In general, however, both native auditing and tax monitoring systems and output are unfortunately challenging to crack.
Instead of enabling and collecting native audit logs on each system, prioritize susceptible areas and consider setting up a file-sharing honeypot.
A honeypot file share is an accessible file share that contains files that look normal or valuable but are fake.
Since no legitimate user activity should be associated with a honeypot file share, any observed activity should be carefully examined.
If manual commands are blocked, you will need to enable native auditing to log access and create a script to notify you when logged in the security event log (for example, using dumpel.exe).
If your investigative control mechanism can trigger an automatic response, such as user account disabling, it can effectively stop the attack before it inflicts further damage.
For example, the response to a user who generates more than 100 change actions in one minute might include:
- Notification to IT and security administrators (include the username and affected computer);
- Checking the machine registry for known keys/values created by CryptoLocker;
- Get-Item HKCU: \ Software \ CryptoLocker \ Files) .GetValueNames ();
- If the value exists, it automatically disables the user.
Suppose logged access activity is safeguarded and is properly searchable.
In that case, it becomes invaluable in recovery efforts, as it provides a comprehensive collection of all affected files, user accounts, and (potentially) hosts.
Depending on the CryptoLocker variant, the encryption can be reversible with a real-time disassembler.
Ransomware Safety Tips
In conclusion, here are some small and simple tips to enhance your device’s security against ransomware.

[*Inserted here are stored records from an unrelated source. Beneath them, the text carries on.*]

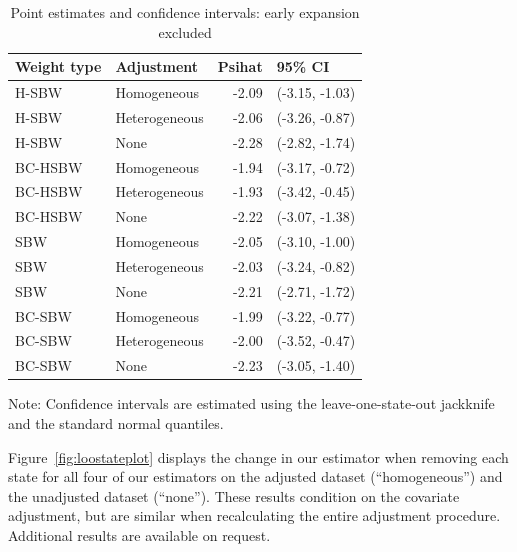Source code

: \begin{table}[h!]
\centering
\begin{threeparttable}
\caption{Point estimates and confidence intervals: early expansion excluded}
\label{tab:confintmainc2}
\begin{tabular}{llrl}
  \hline
Weight type & Adjustment & Psihat & 95\% CI \\ 
  \hline
H-SBW & Homogeneous & -2.09 & (-3.15, -1.03) \\ 
  H-SBW & Heterogeneous & -2.06 & (-3.26, -0.87) \\ 
  H-SBW & None & -2.28 & (-2.82, -1.74) \\ 
  BC-HSBW & Homogeneous & -1.94 & (-3.17, -0.72) \\ 
  BC-HSBW & Heterogeneous & -1.93 & (-3.42, -0.45) \\ 
  BC-HSBW & None & -2.22 & (-3.07, -1.38) \\ 
  SBW & Homogeneous & -2.05 & (-3.10, -1.00) \\ 
  SBW & Heterogeneous & -2.03 & (-3.24, -0.82) \\ 
  SBW & None & -2.21 & (-2.71, -1.72) \\ 
  BC-SBW & Homogeneous & -1.99 & (-3.22, -0.77) \\ 
  BC-SBW & Heterogeneous & -2.00 & (-3.52, -0.47) \\ 
  BC-SBW & None & -2.23 & (-3.05, -1.40) \\ 
   \hline
\end{tabular}
    \begin{tablenotes}
      \item[] Note: Confidence intervals are estimated using the leave-one-state-out jackknife and the standard normal quantiles.
    \end{tablenotes}
\end{threeparttable}
\end{table}

Figure~\ref{fig:loostateplot} displays the change in our estimator when removing each state for all four of our estimators on the adjusted dataset (``homogeneous'') and the unadjusted dataset (``none''). These results condition on the covariate adjustment, but are similar when recalculating the entire adjustment procedure. Additional results are available on request.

- Update your antivirus and endpoint protection software – These solutions can help detect certain types of ransomware and prevent them from encrypting your files;
- Avoid Phishing Scams – Phishing emails are the most common way ransomware spreads;
- Keep backups of your documents: It is faster and easier to recover your documents from a backup than to decrypt them in case a ransomware attack has compromised them;
- Commit to following a zero-trust or least-privilege model – ransomware can only affect folders a user can write to.
- A least-privilege model restricts access to only what is absolutely necessary;
- Monitor file activity and user behavior to detect, alert and respond to potential ransomware activity.
New variants of ransomware constantly pop up: contact Help Ransomware’s dedicated security forensics team and update any ransomware signatures detected on the net.